Uma boca a mais na mesa não era o caso. Uma boca a mais na mesa e que dizia coisas de modo muito franco era problema.
– Sou fã do Bial, disse o dono da casa. Esse é o Cara. Olha que programa legal. Cê gosta Simplorius? Já assistiu o programa “Na moral”?
– Ah sim, já vi, conheço. É da Globo né?
– Sim. Olha que bacana. É isso mesmo, o brasileiro fica reclamando dos políticos, mas olha aí, gente furando fila, buzinando perto de hospital, tentando tirar proveito de tudo. Olha o que o programa mostrou. Pessoas que acharam R$ 100,00 no chão e nem todas devolveram o dinheiro para o dono. Tá aí a prova da desonestidade nossa. Você não acha, Simplorius?.
– Acho que talvez. Talvez não. A desonestidade não é nossa. Ao menos não me incluo nessa. Depois não sei se tal armação teatralizada feita pela TV prova alguma coisa acerca do caráter do brasileiro. Até tô admirado de algumas pessoas terem devolvido os R$ 100,00. Você devolveria? Claro, você eu sei que é honesto, mas qual o grande problema se alguns embolsaram um dinheiro achado limpinho no chão. Deveriam devolver, mas quem sou eu para julgar. Só o Bial pode julgar. Claro, ele não só julgou as pessoas, ali, apontando o erro, como estendeu a culpa para o povo brasileiro inteiro. Ué, esse programa é reprise?
– Não Simplorius, é que eu salvei e estou estudando para apresentar como trabalho acadêmico. Você sabe, a gente precisa estudar; sou aluno na universidade.
– Que bom é estudar. Mas não é melhor procurar aprender primeiro nos livros? Digo assim, o que você aprende com esse programa?
– É que é mais fácil. A gente põe a gravação para rodar. A turma e a professora assistem. Daí a gente faz algumas perguntas bem polêmicas para debater. Debater é muito bom, passa o tempo que a gente nem vê. Pronto, tá apresentado o trabalho, valendo nota. Dos 50 minutos que temos que preencher dizendo alguma coisa que impressione a professora, pelo menos uns 15 vou 20 é o programa do Bial. Os outros a gente intercala com algumas falas e no final as perguntas.
– Mas o nome disso não é trapaça?
– Não! Que é isso Simplicius. Olhe pelo lado prático das coisas. Para se dar bem a gente não precisa se matar estudando, basta ser esperto: para passar no vestibular, para ganhar nota, para passar de ano, para se formar e ter o canudo. Cara, no Brasil o que vale é o diploma.
– Mas quem disse que você é esperto?
O dono da casa, que era o dono do carro, e também o dono da razão em seus domínios, foi logo inventando uma desculpa para desalojar Simplicius do lugar incômodo que ocupava. Inventou uma viagem com a família, pediu desculpas ao primo e mandou este de volta.

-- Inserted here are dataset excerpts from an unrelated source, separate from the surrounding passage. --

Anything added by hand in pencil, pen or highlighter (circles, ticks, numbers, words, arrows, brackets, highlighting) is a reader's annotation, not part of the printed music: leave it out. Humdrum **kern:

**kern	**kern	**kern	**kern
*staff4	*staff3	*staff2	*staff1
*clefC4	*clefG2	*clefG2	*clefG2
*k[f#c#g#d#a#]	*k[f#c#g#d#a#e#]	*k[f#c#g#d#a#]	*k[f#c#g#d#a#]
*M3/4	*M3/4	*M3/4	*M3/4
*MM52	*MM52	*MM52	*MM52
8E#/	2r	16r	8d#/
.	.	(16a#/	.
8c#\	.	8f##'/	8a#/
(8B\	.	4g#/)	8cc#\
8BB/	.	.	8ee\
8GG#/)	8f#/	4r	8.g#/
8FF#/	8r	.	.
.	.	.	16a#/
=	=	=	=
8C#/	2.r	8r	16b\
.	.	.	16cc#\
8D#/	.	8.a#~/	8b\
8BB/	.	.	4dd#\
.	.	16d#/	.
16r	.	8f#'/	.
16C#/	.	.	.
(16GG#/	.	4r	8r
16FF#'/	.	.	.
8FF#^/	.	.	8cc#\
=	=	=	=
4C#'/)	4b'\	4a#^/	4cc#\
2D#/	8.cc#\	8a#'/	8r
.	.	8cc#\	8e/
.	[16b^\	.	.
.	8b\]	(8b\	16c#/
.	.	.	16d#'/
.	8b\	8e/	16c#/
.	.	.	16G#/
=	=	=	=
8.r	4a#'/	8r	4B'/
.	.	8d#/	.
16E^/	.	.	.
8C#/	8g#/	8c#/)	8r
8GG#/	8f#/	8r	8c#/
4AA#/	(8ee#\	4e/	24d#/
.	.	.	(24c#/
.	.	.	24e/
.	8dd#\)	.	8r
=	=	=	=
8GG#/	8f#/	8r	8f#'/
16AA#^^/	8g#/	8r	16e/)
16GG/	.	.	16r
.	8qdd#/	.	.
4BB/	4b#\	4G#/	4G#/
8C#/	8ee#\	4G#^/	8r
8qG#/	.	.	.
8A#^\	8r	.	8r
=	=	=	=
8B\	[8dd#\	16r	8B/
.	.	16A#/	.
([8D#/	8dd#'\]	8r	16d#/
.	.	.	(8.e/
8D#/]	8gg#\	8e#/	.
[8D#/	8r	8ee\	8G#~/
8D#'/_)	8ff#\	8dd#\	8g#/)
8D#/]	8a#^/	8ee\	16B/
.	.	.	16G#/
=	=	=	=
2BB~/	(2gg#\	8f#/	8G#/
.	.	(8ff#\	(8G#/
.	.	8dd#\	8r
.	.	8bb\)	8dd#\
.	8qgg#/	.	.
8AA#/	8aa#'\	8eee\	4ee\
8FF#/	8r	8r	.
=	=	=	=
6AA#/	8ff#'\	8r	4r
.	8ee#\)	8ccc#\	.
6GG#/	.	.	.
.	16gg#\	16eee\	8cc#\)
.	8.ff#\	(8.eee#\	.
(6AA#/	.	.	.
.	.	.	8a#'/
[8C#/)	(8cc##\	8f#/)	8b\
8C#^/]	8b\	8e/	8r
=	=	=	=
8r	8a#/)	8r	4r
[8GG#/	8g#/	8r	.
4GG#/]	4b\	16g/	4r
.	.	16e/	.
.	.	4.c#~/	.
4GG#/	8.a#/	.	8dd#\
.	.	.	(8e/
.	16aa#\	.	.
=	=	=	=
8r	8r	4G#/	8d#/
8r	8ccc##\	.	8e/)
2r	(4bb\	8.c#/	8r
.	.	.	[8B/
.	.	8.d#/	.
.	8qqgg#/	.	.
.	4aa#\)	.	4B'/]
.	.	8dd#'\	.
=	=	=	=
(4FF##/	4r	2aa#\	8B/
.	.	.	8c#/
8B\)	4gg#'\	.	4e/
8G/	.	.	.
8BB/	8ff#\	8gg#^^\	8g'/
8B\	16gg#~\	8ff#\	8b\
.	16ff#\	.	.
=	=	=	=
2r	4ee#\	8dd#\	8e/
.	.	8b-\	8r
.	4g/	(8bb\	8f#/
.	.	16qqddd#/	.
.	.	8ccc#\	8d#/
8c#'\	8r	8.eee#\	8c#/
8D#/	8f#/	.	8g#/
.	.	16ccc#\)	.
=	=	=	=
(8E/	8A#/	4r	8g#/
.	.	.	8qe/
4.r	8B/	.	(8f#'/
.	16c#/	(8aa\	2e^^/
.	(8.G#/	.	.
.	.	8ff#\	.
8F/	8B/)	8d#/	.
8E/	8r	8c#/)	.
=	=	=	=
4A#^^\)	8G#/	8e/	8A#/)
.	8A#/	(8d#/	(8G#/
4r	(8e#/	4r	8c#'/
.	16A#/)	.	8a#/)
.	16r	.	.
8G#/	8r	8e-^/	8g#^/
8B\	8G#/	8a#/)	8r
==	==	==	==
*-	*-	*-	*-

Simplicius odiava esse nome, mas carregava-o sem reclamar; para não magoar a mãe que o havia escolhido. Simplicius tinha nas ações e, principalmente, nas palavras um jeito simplíssimo de ver e dizer coisas. Somado a isso, também a falta de tato para a vida em sociedade. Em sociedade a regra é demonstrar honestidade mesmo que aparente; isso colocava Simplicius seguidamente em apuros.
Outro dia, quem sabe, conto mais desse personagem que de simplório nada tinha e serve bem ao propósito de mostrar reflexos da sociedade no espelho de certa forma literária, ou quase. Bem, não é aqui literatura. Mas quem sabe daqui algum tempo o escrevinhador treinando, lendo os russos, melhores o jeito de contar as aventuras de Simplicius.